Once you understand all that it foreshadows, it is one of the most mysterious, breathtakingly beautiful scenes in the Old Testament. The aged patriarch Jacob is approaching his death and Joseph has brought his boys to be blessed by the father of the tribes of Israel.

When the dying Jacob extended his hands to bless his grandsons, he confused and disturbed his son Joseph. Joseph had properly placed the older son, Manasseh, under the blind Jacob’s right hand and the younger, Ephraim, under the patriarch’s left hand.  But “Israel [Jacob] stretched out his right hand and laid it on the head of Ephraim, who was the younger, and his left hand on the head of Manasseh, crossing his hands (for Manasseh was the firstborn”  (Gen. 48:14).

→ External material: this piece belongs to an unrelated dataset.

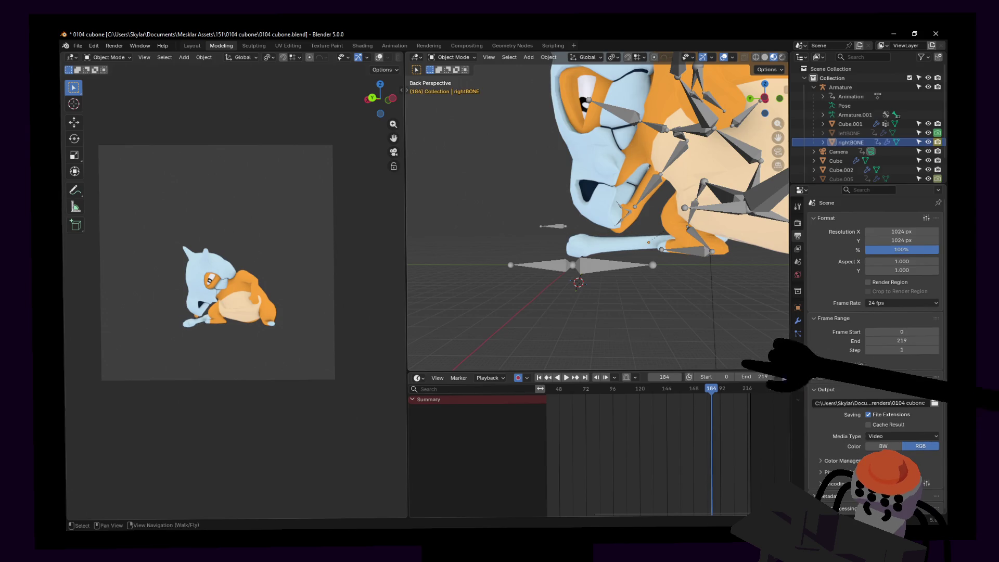
- Move the view near the feet, tilt the right foot slightly, and compare frames 183 and 184
{"action": "key", "text": "shift+grave"}
{"action": "key", "text": "s"}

Joseph tried to correct him, but Jacob refused. Jacob kept his hands crossed and said, “I know, my son, I know.”  He was saying, essentially, I know what I’m doing, I’m putting the undeserving one in front of the deserving.

When the Son hung on the cross, it was as if the Father crossed His hands. It was as if the strong right hand of blessing was lifted from the Son and, instead, was extended toward you and me. I can imagine the angels, like Joseph of old, trying to correct the Creator. “But Father, the right one should remain on the head of the firstborn of all creation.” And I can imagine God replying, “I know what I’m doing.” Thus you, and I, and every undeserving “second born” received the right hand of blessing that we never merited.

Manasseh means “forgetting” as in “I’ve forgotten my troubles.” Ephraim sounds like “twice fruitful”. God not only wants to heal you of your painful memories, he wants to make you twice fruitful!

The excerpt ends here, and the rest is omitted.